- _SOURCE PASSAGE_
--- begin ---

13 Nov 2009

Royston Tan's gay short film Anniversary gets R21 rating

Gay relationships, sex, orgy and drugs. These are the themes, Anniversary, a new short film by acclaimed Singaporean director Royston Tan and playwright-writer Alfian Sa'at explores. Although potentially controversial, Alfian tells Fridae in an exclusive interview why he thinks a warts-and-all depiction of gay people is needed.

Anniversary, a short film directed by Royston Tan and written by Alfian Sa’at, has been rated R21 without cuts by the censors and will have its premiere at the Love fundraising dinner organised by Action for AIDS (AFA) on Dec 4. 2009. 

The film stars Kelvin Ong as Wai Kit (top pic, left), Shane Mardjuki as Justin (top pic, right), Jae Leung (top of the page, right) and Cheriyan Lydia Natalia.

--- end ---

- _JOBS_
(1) Translate this sentence from the article about the film Anniversary into Spanish: "Anniversary, a short film directed by Royston Tan and written by Alfian Sa’at, has been rated R21 without cuts by the censors and will have its premiere at the Love fundraising dinner organised by Action for AIDS (AFA) on Dec 4. 2009."
(2) Pick up the article about the film Anniversary after its final sentence and write the paragraph that comes next.
The material after this point has nothing to do with the article about the film Anniversary.

- _RAW DATA_
--- begin ---

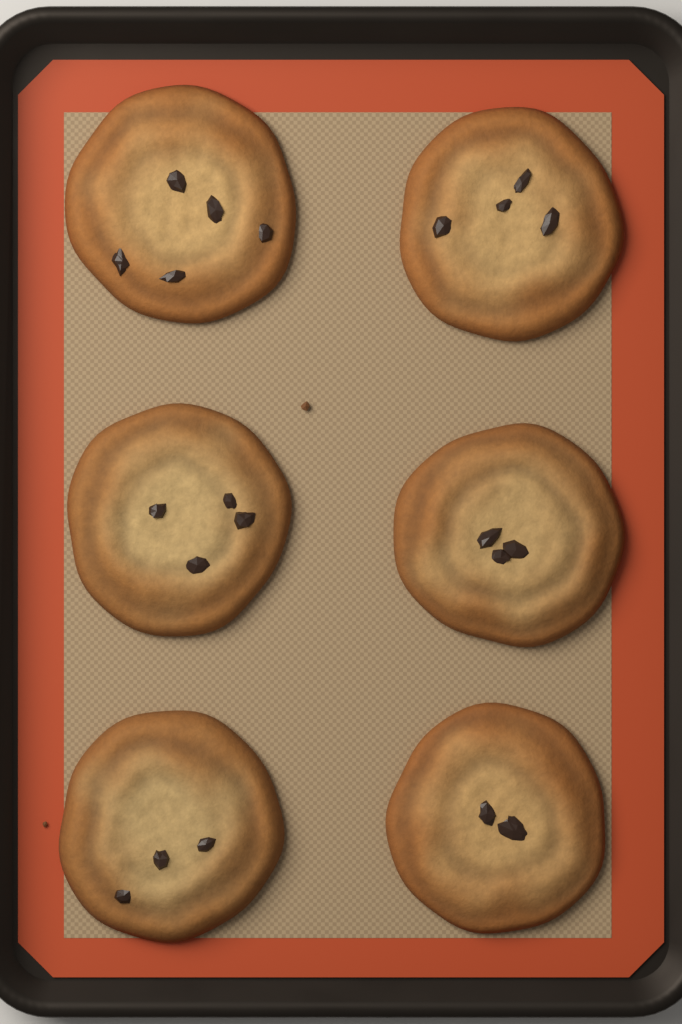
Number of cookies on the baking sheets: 6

--- end ---

- _PER-TASK ANSWERS_
(1) Anniversary, un cortometraje dirigido por Royston Tan y escrito por Alfian Sa’at, ha sido clasificado R21 sin cortes por los censores y se estrenará en la cena benéfica Love organizada por Action for AIDS (AFA) el 4 de diciembre de 2009.

(2)
The 20-min film delves into the lives of Wai Kit, a 23-year-old undergrad who lives with his 27-year-old insurance agent boyfriend, Justin, as they approach their first anniversary with differing expectations and values shaped by their earlier relationship experiences. While Justin is described as being “remarkably idealistic, believing in the virtues of monogamy,” Wai Kit has been “in and out of relationships”. To complicate matters, Justin’s participation at a ‘party-and-play’ session just months before meeting Justin comes back to haunt him.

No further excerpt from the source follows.